La Russie et les États-Unis connaissent de graves tensions en raison de leur opposition sur le conflit syrien et la crise ukrainienne.

Cette détérioration de leur relation, inédite depuis la fin de la guerre froide, a débuté par l’annexion de la péninsule ukrainienne de Crimée en mars 2014 par la Russie, accusée par les États-Unis de soutenir les rebelles prorusses dans l’est de l’Ukraine.

Inquiétude en Europe

L’élection de Donald Trump à la Maison Blanche a été accueillie mercredi avec inquiétude et souvent froideur dans le monde où l’extrême droite s’est a contrario félicitée – la Française Marine Le Pen en tête – de l’avènement d’une nouvelle ère.

La victoire de M. Trump « ne me réjouit pas » mais, « librement élu », il a droit « à ce qu’on lui donne une chance », a observé le président du Parlement européen, Martin Schulz.

Plus pessimiste, le président français François Hollande a jugé que « cette élection américaine ouvrait une période d’incertitude ».

Il a appelé l’Europe à resserrer les rangs peu après une réaction enthousiaste du Premier ministre hongrois Viktor Orban, populiste de droite, qui se félicitait d’une « excellente nouvelle ».

Une réunion spéciale des ministres des Affaires étrangères de l’UE a été convoquée dimanche à Bruxelles.

L’ONU compte sur le président élu des États-Unis Donald Trump pour l’aider à lutter contre le réchauffement climatique et à promouvoir les droits de l’homme, a pour sa part déclaré mercredi le secrétaire général des Nations unies Ban Ki-moon.

Prudence à Ottawa

Source d’inquiétude pour le gouvernement Trudeau, Donald Trump a répété à plusieurs reprises son « intention de renégocier » le traité de libre-échange nord-américain. Il s’oppose aussi à la ratification du Partenariat transpacifique (TPP) par les États-Unis. Et la signature d’un nouvel accord sur le bois d’oeuvre entre Ottawa et Washington ne fait pas partie de ses priorités.

«Les tendances protectionnistes qui ont émergé au cours des derniers mois de campagne électorale nous inquiètent », a affirmé Yves-Thomas Dorval, président-directeur général du Conseil du patronat du Québec, cité par La Presse et qui a invité au passage M. Trudeau « à entreprendre le plus rapidement possible des discussions sur ce sujet avec son nouvel homologue américain ».

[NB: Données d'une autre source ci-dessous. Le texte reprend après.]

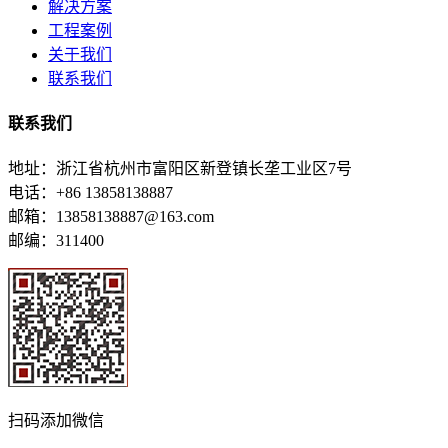
解决方案
工程案例
关于我们
联系我们
联系我们
地址：浙江省杭州市富阳区新登镇长垄工业区7号
电话：+86 13858138887
邮箱：13858138887@163.com
邮编：311400
扫码添加微信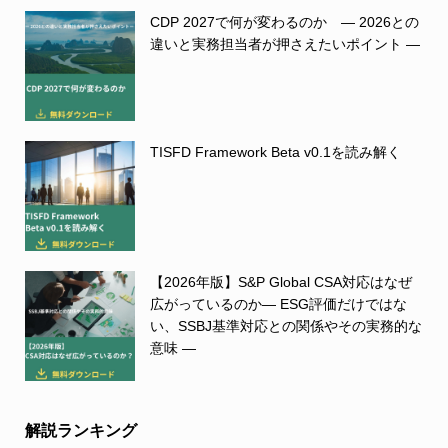
CDP 2027で何が変わるのか ― 2026との
違いと実務担当者が押さえたいポイント ―
TISFD Framework Beta v0.1を読み解く
【2026年版】S&P Global CSA対応はなぜ
広がっているのか― ESG評価だけではな
い、SSBJ基準対応との関係やその実務的な
意味 ―
解説ランキング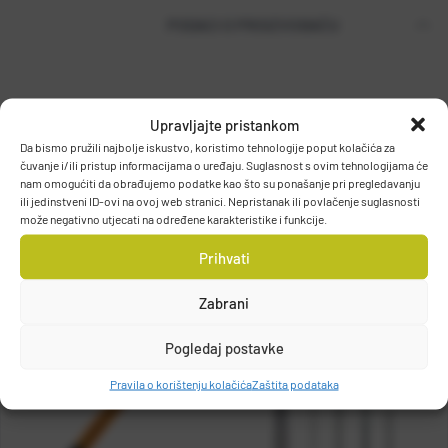
PODACI O PROIZVOĐAČU
T.P. OLIVARI d.o.o.
Upravljajte pristankom
Gajeva 49, 10430, Samobor, HRVATSKA
Da bismo pružili najbolje iskustvo, koristimo tehnologije poput kolačića za
DETALJI PROIZVODA
info@olivari.hr
čuvanje i/ili pristup informacijama o uređaju. Suglasnost s ovim tehnologijama će
nam omogućiti da obrađujemo podatke kao što su ponašanje pri pregledavanju
ili jedinstveni ID-ovi na ovoj web stranici. Nepristanak ili povlačenje suglasnosti
može negativno utjecati na određene karakteristike i funkcije.
Prihvati
Zabrani
Pogledaj postavke
Pravila o korištenju kolačića
Zaštita podataka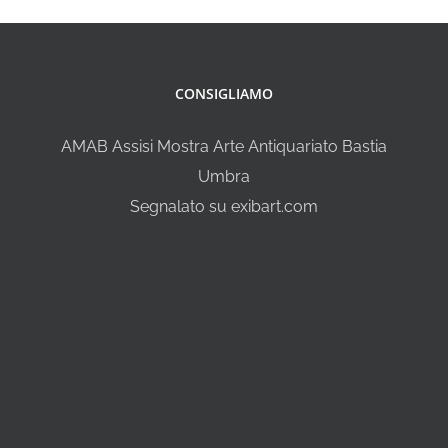
CONSIGLIAMO
AMAB Assisi Mostra Arte Antiquariato Bastia
Umbra
Segnalato su exibart.com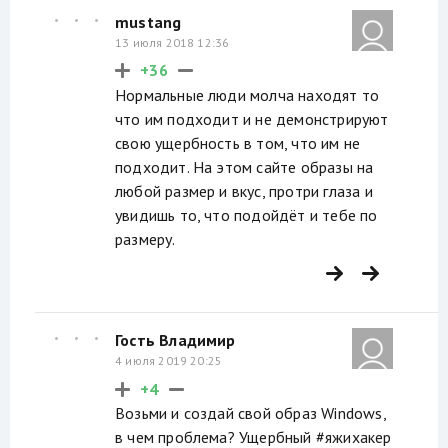
mustang
13 июля 2018 12:36
+36
Нормальные люди молча находят то
что им подходит и не демонстрируют
свою ущербность в том, что им не
подходит. На этом сайте образы на
любой размер и вкус, протри глаза и
увидишь то, что подойдёт и тебе по
размеру.
Гость Владимир
4 июля 2019 20:25
+4
Возьми и создай свой образ Windows,
в чем проблема? Ущербный #яжихакер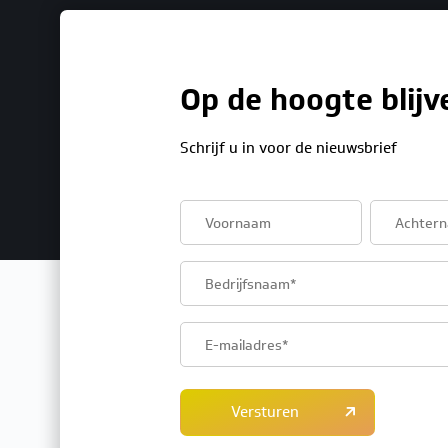
Op de hoogte blijv
Schrijf u in voor de nieuwsbrief
First
Last
name
name
Company
name
Email
address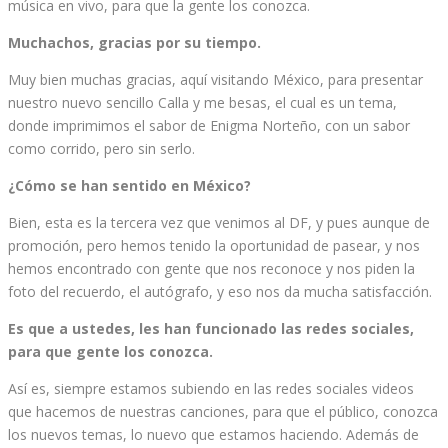
música en vivo, para que la gente los conozca.
Muchachos, gracias por su tiempo.
Muy bien muchas gracias, aquí visitando México, para presentar
nuestro nuevo sencillo Calla y me besas, el cual es un tema,
donde imprimimos el sabor de Enigma Norteño, con un sabor
como corrido, pero sin serlo.
¿Cómo se han sentido en México?
Bien, esta es la tercera vez que venimos al DF, y pues aunque de
promoción, pero hemos tenido la oportunidad de pasear, y nos
hemos encontrado con gente que nos reconoce y nos piden la
foto del recuerdo, el autógrafo, y eso nos da mucha satisfacción.
Es que a ustedes, les han funcionado las redes sociales,
para que gente los conozca.
Así es, siempre estamos subiendo en las redes sociales videos
que hacemos de nuestras canciones, para que el público, conozca
los nuevos temas, lo nuevo que estamos haciendo. Además de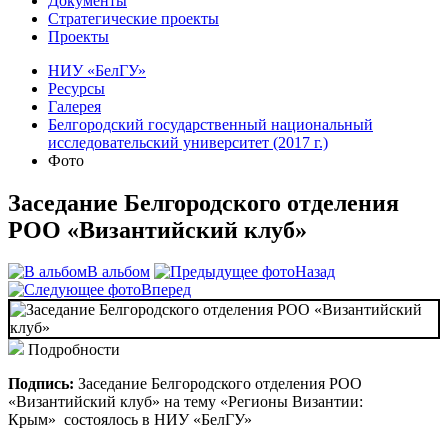
Документы
Стратегические проекты
Проекты
НИУ «БелГУ»
Ресурсы
Галерея
Белгородский государственный национальный
исследовательский университет (2017 г.)
Фото
Заседание Белгородского отделения
РОО «Византийский клуб»
В альбом
Назад
Вперед
Подробности
Подпись:
Заседание Белгородского отделения РОО
«Византийский клуб» на тему «Регионы Византии:
Крым» состоялось в НИУ «БелГУ»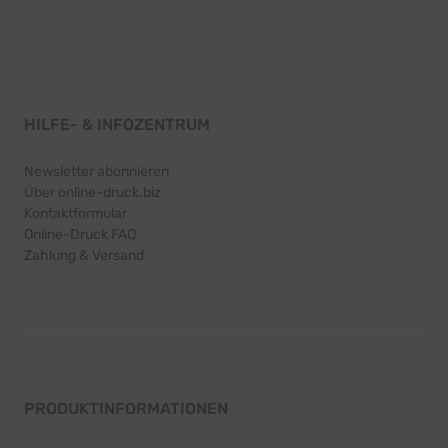
HILFE- & INFOZENTRUM
Newsletter abonnieren
Über online-druck.biz
Kontaktformular
Online-Druck FAQ
Zahlung & Versand
PRODUKTINFORMATIONEN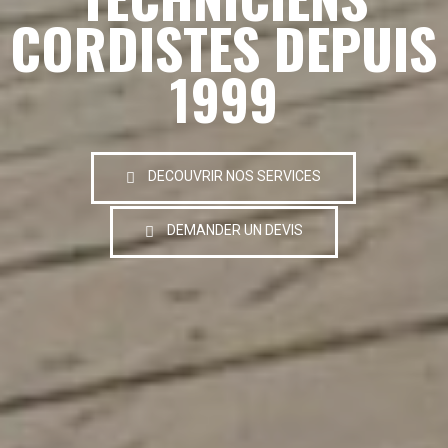
CORDISTES DEPUIS
1999
DECOUVRIR NOS SERVICES
DEMANDER UN DEVIS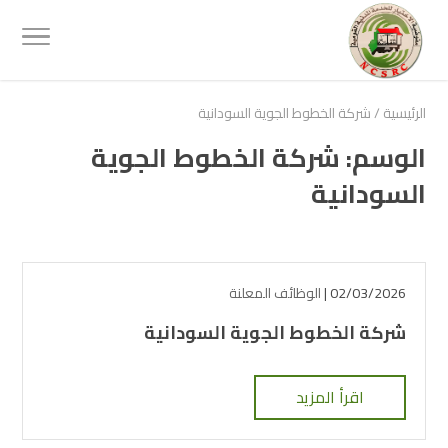
الرئيسية
/
شركة الخطوط الجوية السودانية
الوسم:
شركة الخطوط الجوية
السودانية
02/03/2026 |
الوظائف المعلنة
شركة الخطوط الجوية السودانية
اقرأ المزيد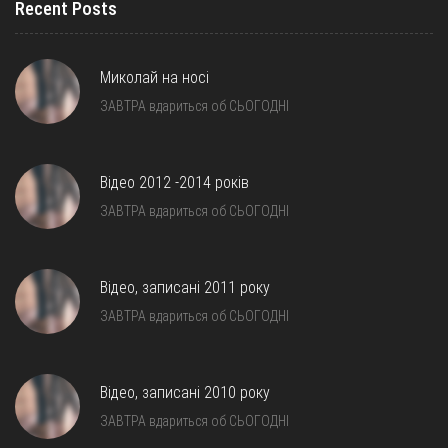
Recent Posts
Миколай на носі
ЗАВТРА вдариться об СЬОГОДНІ
Відео 2012 -2014 років
ЗАВТРА вдариться об СЬОГОДНІ
Відео, записані 2011 року
ЗАВТРА вдариться об СЬОГОДНІ
Відео, записані 2010 року
ЗАВТРА вдариться об СЬОГОДНІ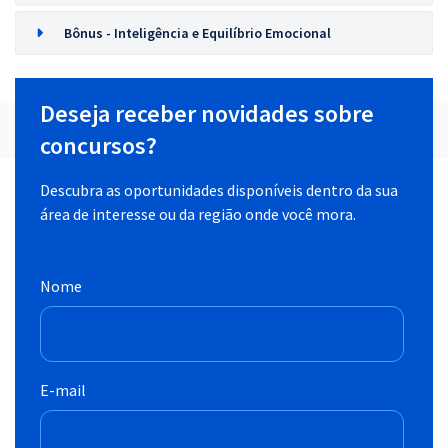
Bônus - Inteligência e Equilíbrio Emocional
Deseja receber novidades sobre
concursos?
Descubra as oportunidades disponíveis dentro da sua
área de interesse ou da região onde você mora.
Nome
E-mail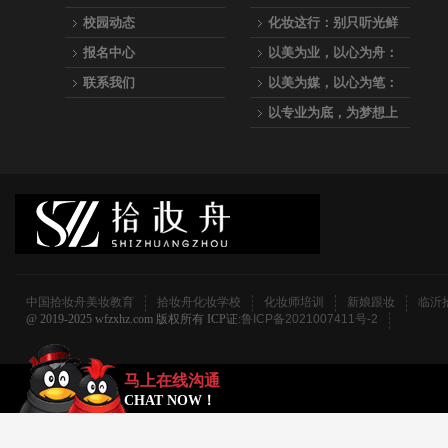
为：拾妆舟美妆教育
校园动态
化妆这行：别只听光鲜
的，听听真实的
报名中心
以美为业，以心为舟：
拾妆舟美妆教育，专业
联系我们
以美为媒，以心为笔：
之路的起航站
与我们一起，成为点亮
以专业为底，为梦想上
万千人生的化妆师
妆—拾妆舟美妆教育全
科化妆师养成计划
中国拾妆舟美妆教育
拾妆舟化妆学校
化妆师培训
新娘跟妆
临沂
@ 2019-2025 wfzxhz.com 版权所有 ICP证:
鲁ICP备2021007411号-2
马上在线沟通
CHAT NOW！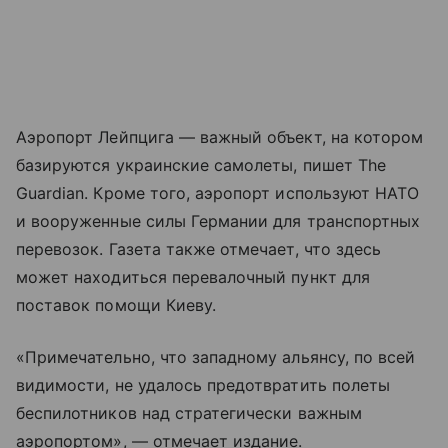
Аэропорт Лейпцига — важный объект, на котором
базируются украинские самолеты, пишет The
Guardian. Кроме того, аэропорт используют НАТО
и вооруженные силы Германии для транспортных
перевозок. Газета также отмечает, что здесь
может находиться перевалочный пункт для
поставок помощи Киеву.
«Примечательно, что западному альянсу, по всей
видимости, не удалось предотвратить полеты
беспилотников над стратегически важным
аэропортом», — отмечает издание.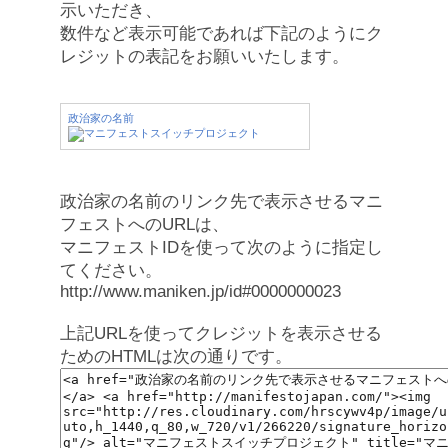
示いただき、
数件など表示可能であれば下記のようにク
レジットの表記をお願いいたします。
政治家の名前
政治家の名前のリンク先で表示させるマニ
フェストへのURLは、
マニフェストIDを使って次のように指定し
てください。
http://www.maniken.jp/id#0000000023
上記URLを使ってクレジットを表示させる
ためのHTMLは次の通りです。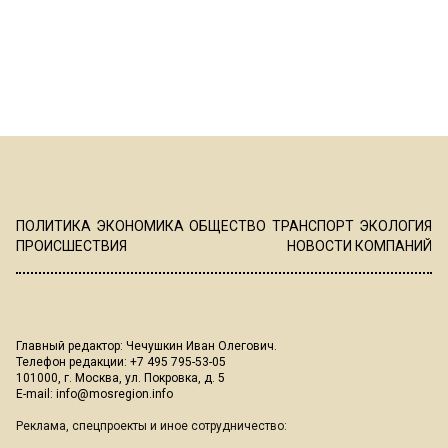
ПОЛИТИКА
ЭКОНОМИКА
ОБЩЕСТВО
ТРАНСПОРТ
ЭКОЛОГИЯ
ПРОИСШЕСТВИЯ
НОВОСТИ КОМПАНИЙ
Главный редактор: Чечушкин Иван Олегович.
Телефон редакции: +7 495 795-53-05
101000, г. Москва, ул. Покровка, д. 5
E-mail:
info@mosregion.info
Реклама, спецпроекты и иное сотрудничество: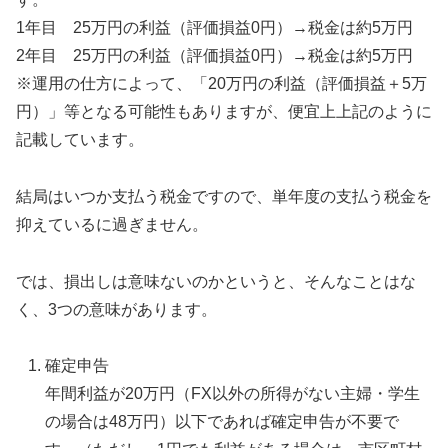
1年目 25万円の利益（評価損益0円）→税金は約5万円
2年目 25万円の利益（評価損益0円）→税金は約5万円
※運用の仕方によって、「20万円の利益（評価損益＋5万
円）」等となる可能性もありますが、便宜上上記のように
記載しています。
結局はいつか支払う税金ですので、単年度の支払う税金を
抑えているに過ぎません。
では、損出しは意味ないのかというと、そんなことはな
く、3つの意味があります。
確定申告
年間利益が20万円（FX以外の所得がない主婦・学生
の場合は48万円）以下であれば確定申告が不要で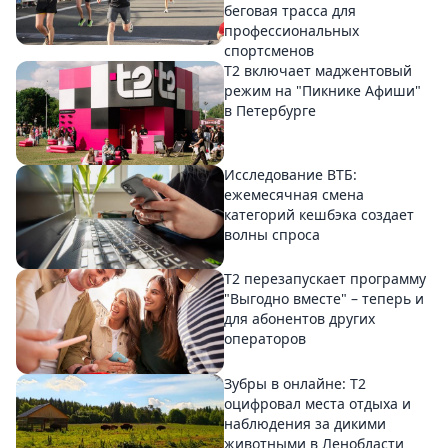
беговая трасса для
профессиональных
спортсменов
Т2 включает маджентовый
режим на "Пикнике Афиши"
в Петербурге
Исследование ВТБ:
ежемесячная смена
категорий кешбэка создает
волны спроса
Т2 перезапускает программу
"Выгодно вместе" – теперь и
для абонентов других
операторов
Зубры в онлайне: Т2
оцифровал места отдыха и
наблюдения за дикими
животными в Ленобласти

«Il est crucial que notre gouvernement réussisse à inscrire rapidement à l’ordre du jour des dossiers qui nous sont importants de sorte que la voix du Canada ne se perde pas dans ce bavardage mondial», a soutenu pour sa part Perrin Beatty, président de la Chambre de commerce du Canada.

Justin Trudeau a de son côté mis beaucoup de temps à réagir à la victoire de Donald Trump.

Le communiqué de presse du bureau du premier ministre bureau a été publié près de cinq heures après qu’Hillary Clinton eut concédé la victoire. « Au nom du gouvernement du Canada, j’aimerais féliciter Donald J. Trump pour son élection à la présidence des États-Unis. Le Canada n’a pas d’ami, de partenaire ou d’allié plus proche que les États-Unis. Nous sommes impatients de travailler de très près avec le président désigné, M. Trump, et avec son administration et le Congrès des États-Unis au cours des prochaines années, notamment sur les dossiers du commerce, de l’investissement ainsi que de la paix et de la sécurité internationales ».

Et comme le veut la tradition, Justin Trudeau a également invité Donald Trump à se rendre au Canada durant son tout premier voyage à l’étranger, une fois qu’il aura prêté serment.